Aim of the task - Search the records below for the string "worn" and copy each line where it turns up.

The data -
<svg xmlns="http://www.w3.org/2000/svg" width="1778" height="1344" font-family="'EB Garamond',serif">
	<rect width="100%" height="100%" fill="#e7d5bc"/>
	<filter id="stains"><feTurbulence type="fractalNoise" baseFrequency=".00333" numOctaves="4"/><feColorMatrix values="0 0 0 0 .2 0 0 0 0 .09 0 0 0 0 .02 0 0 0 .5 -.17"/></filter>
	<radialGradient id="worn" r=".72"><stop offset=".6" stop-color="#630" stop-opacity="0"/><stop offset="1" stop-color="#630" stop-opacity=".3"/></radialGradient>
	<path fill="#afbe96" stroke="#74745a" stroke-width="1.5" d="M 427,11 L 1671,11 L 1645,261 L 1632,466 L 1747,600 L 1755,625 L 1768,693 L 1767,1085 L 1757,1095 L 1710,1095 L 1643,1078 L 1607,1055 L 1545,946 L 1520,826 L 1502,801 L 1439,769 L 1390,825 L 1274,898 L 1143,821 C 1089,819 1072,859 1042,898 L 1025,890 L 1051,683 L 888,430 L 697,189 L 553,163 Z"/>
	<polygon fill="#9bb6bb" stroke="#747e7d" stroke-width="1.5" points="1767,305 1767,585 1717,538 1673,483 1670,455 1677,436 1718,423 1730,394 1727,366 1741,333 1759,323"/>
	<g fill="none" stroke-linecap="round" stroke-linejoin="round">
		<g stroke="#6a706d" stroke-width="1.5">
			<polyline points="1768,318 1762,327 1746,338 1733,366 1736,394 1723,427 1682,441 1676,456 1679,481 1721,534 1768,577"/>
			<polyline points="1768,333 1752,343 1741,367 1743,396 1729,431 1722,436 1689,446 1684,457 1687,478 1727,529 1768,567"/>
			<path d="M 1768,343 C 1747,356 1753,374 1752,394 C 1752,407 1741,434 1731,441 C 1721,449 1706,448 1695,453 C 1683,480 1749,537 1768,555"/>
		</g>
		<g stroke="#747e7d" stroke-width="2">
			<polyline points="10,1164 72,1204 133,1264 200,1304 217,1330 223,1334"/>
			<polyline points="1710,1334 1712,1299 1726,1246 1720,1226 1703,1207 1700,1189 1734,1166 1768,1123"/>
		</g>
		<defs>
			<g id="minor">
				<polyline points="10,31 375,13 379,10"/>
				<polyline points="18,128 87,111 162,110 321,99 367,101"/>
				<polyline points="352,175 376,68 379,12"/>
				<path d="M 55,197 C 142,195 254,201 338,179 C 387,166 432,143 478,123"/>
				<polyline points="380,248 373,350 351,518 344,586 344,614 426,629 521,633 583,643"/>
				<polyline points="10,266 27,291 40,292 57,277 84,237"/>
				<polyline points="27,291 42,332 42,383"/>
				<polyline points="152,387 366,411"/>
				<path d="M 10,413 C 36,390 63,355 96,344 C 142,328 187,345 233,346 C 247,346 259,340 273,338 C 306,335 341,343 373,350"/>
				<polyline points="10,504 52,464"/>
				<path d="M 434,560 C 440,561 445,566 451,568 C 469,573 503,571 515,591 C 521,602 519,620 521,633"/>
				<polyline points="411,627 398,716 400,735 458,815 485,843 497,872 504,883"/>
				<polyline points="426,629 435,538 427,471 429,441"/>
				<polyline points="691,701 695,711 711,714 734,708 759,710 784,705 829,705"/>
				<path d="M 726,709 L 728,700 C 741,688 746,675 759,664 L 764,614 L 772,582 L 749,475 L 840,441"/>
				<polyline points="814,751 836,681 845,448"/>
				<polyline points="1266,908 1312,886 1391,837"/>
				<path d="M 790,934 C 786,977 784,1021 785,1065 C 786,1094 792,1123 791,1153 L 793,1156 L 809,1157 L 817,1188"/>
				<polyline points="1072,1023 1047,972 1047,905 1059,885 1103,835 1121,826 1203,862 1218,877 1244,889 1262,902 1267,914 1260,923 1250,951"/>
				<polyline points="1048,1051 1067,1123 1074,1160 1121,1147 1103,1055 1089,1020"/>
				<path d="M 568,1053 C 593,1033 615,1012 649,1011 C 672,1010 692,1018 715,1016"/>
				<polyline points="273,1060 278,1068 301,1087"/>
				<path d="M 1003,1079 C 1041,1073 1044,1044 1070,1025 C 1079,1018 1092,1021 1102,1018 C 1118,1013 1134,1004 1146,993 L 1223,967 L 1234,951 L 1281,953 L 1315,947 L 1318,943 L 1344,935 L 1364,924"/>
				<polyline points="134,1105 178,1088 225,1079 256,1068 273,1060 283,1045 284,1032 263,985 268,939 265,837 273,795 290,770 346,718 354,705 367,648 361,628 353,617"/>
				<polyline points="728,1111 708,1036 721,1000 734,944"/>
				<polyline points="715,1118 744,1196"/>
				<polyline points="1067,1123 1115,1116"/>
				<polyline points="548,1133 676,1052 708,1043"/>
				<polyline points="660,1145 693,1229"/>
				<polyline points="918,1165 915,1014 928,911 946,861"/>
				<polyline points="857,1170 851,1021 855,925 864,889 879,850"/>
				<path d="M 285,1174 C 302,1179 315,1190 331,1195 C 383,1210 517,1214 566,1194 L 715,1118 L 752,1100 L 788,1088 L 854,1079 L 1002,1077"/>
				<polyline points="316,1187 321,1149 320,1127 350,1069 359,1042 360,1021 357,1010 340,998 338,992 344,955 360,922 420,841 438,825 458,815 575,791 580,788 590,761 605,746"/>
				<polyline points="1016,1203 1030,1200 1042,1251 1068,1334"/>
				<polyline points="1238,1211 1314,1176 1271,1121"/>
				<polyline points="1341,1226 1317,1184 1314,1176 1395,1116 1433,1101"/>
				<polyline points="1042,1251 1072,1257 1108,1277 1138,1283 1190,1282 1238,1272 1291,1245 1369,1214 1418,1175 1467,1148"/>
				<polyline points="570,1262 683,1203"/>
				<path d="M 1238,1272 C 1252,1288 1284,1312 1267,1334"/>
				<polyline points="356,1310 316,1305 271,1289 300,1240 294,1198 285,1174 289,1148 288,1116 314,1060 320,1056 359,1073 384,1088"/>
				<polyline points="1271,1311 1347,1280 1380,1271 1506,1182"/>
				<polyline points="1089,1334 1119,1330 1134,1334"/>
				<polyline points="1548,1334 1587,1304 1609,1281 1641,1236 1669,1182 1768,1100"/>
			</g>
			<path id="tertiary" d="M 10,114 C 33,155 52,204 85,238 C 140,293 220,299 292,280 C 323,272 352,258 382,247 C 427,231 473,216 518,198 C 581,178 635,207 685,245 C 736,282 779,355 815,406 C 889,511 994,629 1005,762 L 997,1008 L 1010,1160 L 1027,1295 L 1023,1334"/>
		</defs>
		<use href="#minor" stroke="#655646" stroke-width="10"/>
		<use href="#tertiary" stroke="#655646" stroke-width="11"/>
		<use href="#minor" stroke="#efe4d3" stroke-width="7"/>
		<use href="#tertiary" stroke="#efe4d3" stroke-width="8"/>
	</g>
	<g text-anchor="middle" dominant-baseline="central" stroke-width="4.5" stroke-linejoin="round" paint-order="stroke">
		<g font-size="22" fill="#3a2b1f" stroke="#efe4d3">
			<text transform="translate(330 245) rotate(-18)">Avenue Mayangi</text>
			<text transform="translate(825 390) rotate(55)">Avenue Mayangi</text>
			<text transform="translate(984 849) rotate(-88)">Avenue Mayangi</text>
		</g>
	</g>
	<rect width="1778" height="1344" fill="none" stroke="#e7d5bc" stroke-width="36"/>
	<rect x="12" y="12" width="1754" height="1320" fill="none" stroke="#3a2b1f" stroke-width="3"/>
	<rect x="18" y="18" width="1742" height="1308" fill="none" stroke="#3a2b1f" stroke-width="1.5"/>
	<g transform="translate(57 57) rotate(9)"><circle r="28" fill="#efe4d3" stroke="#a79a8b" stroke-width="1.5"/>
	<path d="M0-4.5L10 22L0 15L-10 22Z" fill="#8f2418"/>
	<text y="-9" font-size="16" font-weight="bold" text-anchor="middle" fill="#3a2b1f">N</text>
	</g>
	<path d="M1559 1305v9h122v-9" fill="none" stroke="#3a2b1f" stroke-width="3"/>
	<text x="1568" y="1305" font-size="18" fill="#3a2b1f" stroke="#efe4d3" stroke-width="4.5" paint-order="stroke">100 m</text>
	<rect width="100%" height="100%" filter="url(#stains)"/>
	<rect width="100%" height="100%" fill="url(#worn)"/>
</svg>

Output below -
	<radialGradient id="worn" r=".72"><stop offset=".6" stop-color="#630" stop-opacity="0"/><stop offset="1" stop-color="#630" stop-opacity=".3"/></radialGradient>
	<rect width="100%" height="100%" fill="url(#worn)"/>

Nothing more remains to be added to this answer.